Nel campo della salute la questione si fa ancora più delicata, perchè il paziente si trova sempre in posizione di debolezza e si sente spinto a vincere le paure e i timori che connotano qualunque percorso terapeutico, pur di ottenere qualche beneficio.

Se si parla di robot, poi, l’aspettativa di beneficio è particolarmente elevata, come se i robot avessero proprietà terapeutiche straordinarie.

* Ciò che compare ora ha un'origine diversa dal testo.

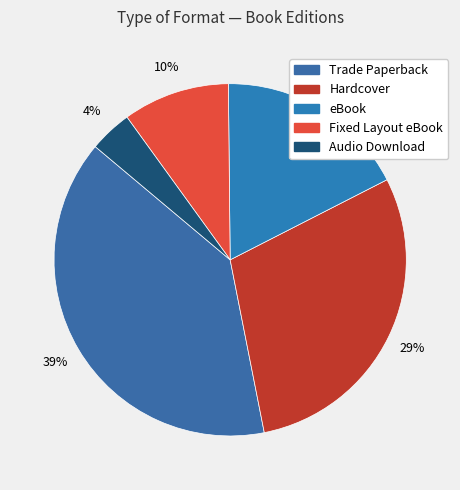

Is it true that eBook is 18% of the pie?

True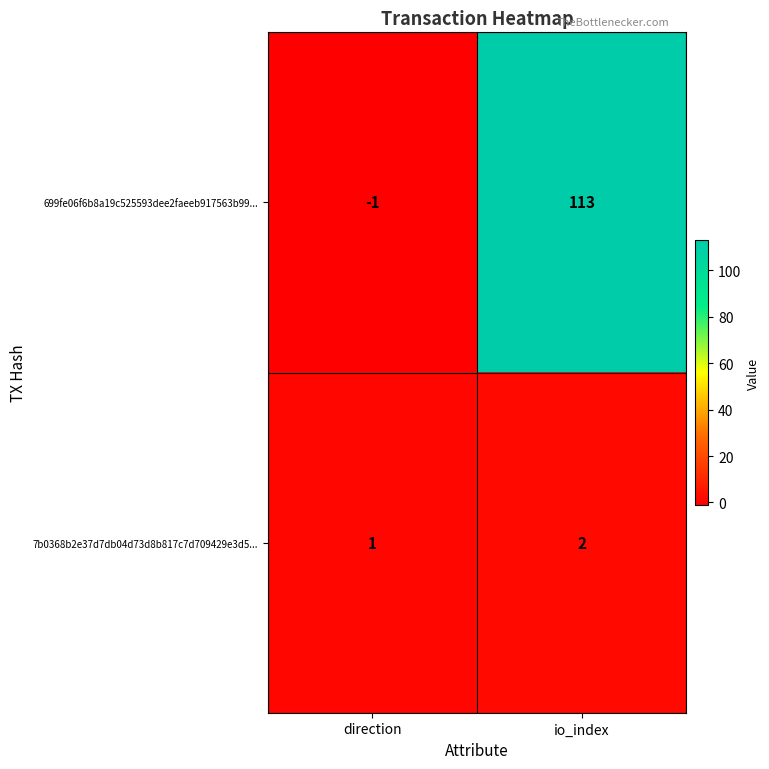

Reading left to right, extract all data points from this chart.

699fe06f6b8a19c525593dee2faeeb917563b99...: direction=-1	io_index=113
7b0368b2e37d7db04d73d8b817c7d709429e3d5...: direction=1	io_index=2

Come ingegneri che lavorano in un IRCCS all’avanguardia nella ricerca tecnologica applicata alla riabilitazione, ci sentiamo però di affermare che ogni riabilitazione robotizzata deve sempre essere affiancata da una riabilitazione effettuata da terapisti. Solo con un altro essere umano si creano infatti quella tensione e quell’empatia che non sono riproducibili in una macchina e che sono probabilmente ingredienti fondamentali per rendere realmente efficace un intervento terapeutico-riabilitativo.

Il futuro è tutto da scrivere. Forse i robot e gli arti bionici diventeranno oggetti di uso comune nelle nostre vite, al pari di un frullatore o di un paio di occhiali da vista. E forse addirittura diventeranno oggetti del desiderio, oggetti da farsi impiantare per diventare più attraenti.

Come ha vagheggiato Annika, una ragazza di 13 anni nata col braccio destro solo parzialmente sviluppato e che indosserà un braccio bionico sperimentale, tutti vorranno darle la mano e le chiederanno “E’ proprio bello il tuo braccio, dove l’hai preso? Posso averne uno anch’io?”

Gianluigi Reni e le mamme ingegnere dell’IRCCS Medea: Emilia Biffi, Chiara Genova, Paola Grigioni, Elisabetta Peri, Caterina Piazza

Nella foto: nel 2015 lo scozzese Josh Cathcart, 9 anni, nato senza mano, ne riceve una "bionica".